[Opening Source records section]
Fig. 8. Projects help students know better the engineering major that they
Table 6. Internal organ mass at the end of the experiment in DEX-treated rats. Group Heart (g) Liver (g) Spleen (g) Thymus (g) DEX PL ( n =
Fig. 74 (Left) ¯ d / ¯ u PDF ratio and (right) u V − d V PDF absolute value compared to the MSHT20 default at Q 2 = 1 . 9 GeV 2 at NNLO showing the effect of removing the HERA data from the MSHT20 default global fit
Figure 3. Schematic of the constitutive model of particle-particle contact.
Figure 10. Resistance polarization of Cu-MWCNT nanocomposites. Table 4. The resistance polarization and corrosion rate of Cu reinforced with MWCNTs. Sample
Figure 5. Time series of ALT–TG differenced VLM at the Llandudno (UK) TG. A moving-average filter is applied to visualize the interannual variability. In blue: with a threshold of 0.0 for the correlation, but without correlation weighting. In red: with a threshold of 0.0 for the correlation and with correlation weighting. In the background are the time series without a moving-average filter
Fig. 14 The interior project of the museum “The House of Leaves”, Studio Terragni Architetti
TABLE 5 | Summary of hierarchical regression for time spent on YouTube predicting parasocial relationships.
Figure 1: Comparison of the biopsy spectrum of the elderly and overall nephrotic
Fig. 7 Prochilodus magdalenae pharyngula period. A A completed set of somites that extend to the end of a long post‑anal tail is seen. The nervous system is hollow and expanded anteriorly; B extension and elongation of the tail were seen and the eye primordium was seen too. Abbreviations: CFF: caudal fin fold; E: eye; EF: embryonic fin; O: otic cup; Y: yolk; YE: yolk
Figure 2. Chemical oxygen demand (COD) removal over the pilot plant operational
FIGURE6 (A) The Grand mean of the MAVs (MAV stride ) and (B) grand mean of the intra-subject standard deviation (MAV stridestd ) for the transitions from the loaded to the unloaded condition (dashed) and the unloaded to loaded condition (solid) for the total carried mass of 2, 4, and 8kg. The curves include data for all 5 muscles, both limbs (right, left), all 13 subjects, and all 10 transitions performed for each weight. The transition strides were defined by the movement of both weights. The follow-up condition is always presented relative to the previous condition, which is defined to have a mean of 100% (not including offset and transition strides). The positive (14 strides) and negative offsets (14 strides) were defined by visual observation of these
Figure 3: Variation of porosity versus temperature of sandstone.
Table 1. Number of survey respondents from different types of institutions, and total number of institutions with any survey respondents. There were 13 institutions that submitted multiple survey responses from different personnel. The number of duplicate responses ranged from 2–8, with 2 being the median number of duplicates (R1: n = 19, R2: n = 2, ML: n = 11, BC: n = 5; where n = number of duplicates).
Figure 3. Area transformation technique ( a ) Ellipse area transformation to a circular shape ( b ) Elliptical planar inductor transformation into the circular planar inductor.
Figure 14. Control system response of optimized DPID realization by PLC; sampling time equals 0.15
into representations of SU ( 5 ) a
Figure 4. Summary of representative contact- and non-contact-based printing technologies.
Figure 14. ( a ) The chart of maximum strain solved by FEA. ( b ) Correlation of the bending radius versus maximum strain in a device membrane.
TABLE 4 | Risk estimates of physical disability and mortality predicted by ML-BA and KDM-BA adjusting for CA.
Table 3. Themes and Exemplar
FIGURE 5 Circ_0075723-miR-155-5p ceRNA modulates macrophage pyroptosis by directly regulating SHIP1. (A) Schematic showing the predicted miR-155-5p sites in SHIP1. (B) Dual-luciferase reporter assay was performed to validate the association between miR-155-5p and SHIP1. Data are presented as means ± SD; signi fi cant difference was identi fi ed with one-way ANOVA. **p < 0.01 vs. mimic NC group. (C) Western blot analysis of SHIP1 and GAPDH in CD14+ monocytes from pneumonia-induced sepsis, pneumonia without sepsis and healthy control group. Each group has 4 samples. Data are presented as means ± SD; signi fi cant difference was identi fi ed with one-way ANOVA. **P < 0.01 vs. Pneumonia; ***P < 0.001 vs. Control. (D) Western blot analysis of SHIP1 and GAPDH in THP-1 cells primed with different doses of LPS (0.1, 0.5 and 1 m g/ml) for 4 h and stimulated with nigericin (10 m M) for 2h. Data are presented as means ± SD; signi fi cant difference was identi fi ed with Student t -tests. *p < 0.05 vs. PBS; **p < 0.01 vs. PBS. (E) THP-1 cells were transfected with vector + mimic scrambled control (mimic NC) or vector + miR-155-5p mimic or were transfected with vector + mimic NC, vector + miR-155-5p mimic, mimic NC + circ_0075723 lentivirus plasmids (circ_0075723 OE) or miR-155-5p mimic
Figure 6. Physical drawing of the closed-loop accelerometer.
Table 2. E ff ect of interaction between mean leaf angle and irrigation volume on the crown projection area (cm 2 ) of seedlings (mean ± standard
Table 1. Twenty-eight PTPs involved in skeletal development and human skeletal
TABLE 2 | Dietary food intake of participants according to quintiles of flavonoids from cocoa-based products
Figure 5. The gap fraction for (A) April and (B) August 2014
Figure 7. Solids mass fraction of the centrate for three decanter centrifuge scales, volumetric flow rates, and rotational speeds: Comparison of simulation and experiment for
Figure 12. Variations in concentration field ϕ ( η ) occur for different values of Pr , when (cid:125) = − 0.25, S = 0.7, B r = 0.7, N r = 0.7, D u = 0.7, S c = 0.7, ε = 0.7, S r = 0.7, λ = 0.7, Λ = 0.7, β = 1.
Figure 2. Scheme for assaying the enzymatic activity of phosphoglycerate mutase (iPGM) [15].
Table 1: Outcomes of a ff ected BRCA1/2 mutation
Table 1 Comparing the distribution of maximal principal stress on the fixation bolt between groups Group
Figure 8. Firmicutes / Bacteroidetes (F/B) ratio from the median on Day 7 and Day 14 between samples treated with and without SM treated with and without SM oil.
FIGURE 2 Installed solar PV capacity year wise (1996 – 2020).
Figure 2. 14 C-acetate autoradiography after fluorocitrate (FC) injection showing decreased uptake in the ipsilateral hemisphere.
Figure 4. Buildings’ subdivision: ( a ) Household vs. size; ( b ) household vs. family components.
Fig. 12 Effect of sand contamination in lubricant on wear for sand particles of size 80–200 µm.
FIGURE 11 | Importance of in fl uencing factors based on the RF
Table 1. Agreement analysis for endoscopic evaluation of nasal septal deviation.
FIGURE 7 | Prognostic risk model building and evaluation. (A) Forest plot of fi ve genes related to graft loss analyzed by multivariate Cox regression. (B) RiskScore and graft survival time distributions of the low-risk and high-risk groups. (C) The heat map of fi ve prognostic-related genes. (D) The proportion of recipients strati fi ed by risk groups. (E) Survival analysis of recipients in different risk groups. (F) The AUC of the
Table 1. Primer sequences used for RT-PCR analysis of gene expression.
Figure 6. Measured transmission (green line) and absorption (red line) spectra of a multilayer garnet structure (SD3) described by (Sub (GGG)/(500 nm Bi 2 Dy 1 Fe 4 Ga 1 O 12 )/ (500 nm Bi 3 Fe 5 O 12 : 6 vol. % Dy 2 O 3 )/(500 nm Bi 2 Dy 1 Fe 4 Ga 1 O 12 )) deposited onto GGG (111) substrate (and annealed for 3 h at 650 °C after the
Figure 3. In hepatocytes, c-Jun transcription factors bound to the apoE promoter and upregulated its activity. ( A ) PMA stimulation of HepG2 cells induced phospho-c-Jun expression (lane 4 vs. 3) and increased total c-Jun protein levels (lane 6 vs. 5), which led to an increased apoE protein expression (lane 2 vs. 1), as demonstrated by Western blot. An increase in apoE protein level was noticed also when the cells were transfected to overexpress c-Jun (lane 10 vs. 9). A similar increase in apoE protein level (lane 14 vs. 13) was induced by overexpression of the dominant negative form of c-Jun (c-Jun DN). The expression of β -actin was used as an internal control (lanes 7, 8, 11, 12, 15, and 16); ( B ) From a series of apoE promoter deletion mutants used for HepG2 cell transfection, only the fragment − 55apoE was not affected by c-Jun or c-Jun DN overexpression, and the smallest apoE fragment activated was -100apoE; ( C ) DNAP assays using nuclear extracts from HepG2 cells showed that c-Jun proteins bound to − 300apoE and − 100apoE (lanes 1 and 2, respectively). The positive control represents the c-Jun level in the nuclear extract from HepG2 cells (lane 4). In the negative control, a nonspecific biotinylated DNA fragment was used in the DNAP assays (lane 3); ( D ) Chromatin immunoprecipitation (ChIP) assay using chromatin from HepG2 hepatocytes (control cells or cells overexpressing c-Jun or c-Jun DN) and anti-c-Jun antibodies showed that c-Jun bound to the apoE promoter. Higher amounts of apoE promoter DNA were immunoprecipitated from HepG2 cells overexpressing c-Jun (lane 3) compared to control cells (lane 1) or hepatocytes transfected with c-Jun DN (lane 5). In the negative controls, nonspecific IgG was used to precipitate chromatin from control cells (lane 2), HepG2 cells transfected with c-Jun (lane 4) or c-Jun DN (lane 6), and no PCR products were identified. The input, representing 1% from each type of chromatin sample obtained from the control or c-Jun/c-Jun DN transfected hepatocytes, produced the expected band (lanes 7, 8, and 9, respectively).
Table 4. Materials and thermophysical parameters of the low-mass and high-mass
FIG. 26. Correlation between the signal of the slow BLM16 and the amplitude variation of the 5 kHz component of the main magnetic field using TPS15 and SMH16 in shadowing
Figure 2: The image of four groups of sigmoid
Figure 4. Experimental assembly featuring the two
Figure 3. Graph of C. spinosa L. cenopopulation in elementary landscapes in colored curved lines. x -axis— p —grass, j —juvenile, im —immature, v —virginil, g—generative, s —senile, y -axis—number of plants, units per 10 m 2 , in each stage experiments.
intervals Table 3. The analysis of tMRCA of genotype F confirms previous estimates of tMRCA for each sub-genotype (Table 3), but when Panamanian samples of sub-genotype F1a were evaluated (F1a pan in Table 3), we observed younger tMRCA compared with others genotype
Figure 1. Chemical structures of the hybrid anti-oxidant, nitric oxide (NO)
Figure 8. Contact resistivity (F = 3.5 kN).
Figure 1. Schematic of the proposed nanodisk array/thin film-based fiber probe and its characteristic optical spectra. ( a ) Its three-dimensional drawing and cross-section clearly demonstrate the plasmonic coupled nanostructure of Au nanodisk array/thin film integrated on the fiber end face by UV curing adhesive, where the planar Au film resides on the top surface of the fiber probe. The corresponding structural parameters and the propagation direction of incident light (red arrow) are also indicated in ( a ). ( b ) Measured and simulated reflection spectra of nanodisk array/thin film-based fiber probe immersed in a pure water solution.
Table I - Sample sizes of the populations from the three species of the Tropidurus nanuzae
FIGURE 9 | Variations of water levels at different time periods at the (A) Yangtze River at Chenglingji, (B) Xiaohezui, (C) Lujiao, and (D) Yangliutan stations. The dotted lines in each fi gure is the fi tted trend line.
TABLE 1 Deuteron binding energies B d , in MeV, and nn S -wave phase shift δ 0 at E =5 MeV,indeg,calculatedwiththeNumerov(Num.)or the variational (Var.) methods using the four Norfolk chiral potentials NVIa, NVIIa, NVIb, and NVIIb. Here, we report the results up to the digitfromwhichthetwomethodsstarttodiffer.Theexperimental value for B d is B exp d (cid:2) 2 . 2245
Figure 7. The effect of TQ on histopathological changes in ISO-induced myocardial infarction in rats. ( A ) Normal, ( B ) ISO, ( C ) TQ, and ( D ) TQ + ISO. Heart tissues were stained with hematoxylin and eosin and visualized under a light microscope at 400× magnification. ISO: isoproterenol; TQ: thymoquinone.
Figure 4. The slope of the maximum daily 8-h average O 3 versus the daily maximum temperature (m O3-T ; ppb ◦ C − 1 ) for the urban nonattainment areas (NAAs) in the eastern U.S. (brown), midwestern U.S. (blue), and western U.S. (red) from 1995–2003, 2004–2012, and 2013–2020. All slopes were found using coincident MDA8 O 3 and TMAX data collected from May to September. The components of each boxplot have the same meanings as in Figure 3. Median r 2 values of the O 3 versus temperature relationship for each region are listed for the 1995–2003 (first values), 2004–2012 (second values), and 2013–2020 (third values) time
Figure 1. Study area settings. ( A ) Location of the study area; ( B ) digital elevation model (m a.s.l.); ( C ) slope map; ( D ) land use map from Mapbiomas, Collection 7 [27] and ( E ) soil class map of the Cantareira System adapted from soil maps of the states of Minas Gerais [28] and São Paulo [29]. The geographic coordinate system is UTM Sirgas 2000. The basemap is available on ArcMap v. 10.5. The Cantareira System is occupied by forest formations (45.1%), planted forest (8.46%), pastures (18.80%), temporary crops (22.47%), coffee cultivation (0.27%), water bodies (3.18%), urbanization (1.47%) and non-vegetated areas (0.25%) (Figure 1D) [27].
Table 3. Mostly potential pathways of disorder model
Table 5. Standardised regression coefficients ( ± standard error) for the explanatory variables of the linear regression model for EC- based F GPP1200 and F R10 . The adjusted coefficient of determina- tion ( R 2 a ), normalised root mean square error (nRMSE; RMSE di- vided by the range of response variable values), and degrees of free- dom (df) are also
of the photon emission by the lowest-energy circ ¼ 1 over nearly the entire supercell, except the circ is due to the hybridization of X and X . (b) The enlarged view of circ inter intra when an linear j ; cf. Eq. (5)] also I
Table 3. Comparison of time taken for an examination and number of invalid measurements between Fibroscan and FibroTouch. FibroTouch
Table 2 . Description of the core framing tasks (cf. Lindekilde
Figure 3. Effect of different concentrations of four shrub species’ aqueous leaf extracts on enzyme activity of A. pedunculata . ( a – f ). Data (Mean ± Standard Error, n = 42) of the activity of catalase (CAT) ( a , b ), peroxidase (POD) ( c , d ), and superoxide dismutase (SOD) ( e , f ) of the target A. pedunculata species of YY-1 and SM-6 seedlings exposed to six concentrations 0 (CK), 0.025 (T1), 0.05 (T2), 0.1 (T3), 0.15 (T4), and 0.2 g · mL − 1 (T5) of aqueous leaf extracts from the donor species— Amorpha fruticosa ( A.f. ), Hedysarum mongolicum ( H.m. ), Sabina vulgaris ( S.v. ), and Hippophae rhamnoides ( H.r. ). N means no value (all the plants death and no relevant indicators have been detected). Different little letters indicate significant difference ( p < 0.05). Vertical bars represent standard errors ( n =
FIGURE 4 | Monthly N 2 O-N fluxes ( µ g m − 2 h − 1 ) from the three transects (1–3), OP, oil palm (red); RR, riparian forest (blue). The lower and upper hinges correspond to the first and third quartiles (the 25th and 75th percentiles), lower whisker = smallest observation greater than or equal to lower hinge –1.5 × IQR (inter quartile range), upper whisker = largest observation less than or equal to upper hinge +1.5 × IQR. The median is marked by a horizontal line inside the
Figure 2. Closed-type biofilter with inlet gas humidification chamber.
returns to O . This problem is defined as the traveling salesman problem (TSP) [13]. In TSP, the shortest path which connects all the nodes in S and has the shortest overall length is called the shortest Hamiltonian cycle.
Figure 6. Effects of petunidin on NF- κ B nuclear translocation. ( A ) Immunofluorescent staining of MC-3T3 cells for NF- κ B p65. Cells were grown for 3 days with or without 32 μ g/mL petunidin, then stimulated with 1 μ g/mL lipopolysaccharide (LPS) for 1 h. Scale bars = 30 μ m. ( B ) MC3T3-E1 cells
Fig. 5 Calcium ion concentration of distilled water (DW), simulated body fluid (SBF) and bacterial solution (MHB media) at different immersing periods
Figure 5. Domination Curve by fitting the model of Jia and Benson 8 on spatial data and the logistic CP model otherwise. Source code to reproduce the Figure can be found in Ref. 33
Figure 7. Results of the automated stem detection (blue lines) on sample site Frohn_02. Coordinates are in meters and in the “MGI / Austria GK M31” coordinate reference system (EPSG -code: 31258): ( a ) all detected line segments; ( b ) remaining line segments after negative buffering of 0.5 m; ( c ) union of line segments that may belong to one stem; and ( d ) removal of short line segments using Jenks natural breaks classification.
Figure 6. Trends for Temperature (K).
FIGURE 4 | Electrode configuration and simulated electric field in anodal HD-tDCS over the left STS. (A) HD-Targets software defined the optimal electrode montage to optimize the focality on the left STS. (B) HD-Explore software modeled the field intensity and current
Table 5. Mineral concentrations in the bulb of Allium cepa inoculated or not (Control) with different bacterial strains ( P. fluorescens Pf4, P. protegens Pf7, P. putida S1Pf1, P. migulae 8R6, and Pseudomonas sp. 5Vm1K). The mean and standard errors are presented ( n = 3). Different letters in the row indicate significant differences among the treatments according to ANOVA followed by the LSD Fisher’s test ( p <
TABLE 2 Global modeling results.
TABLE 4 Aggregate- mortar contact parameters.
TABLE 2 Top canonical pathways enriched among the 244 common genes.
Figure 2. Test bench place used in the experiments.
[Closing Source records section]
Copy task for the entries above: every line with the string "pathways".

Answer to the problem –
Table 3. Mostly potential pathways of disorder model
TABLE 2 Top canonical pathways enriched among the 244 common genes.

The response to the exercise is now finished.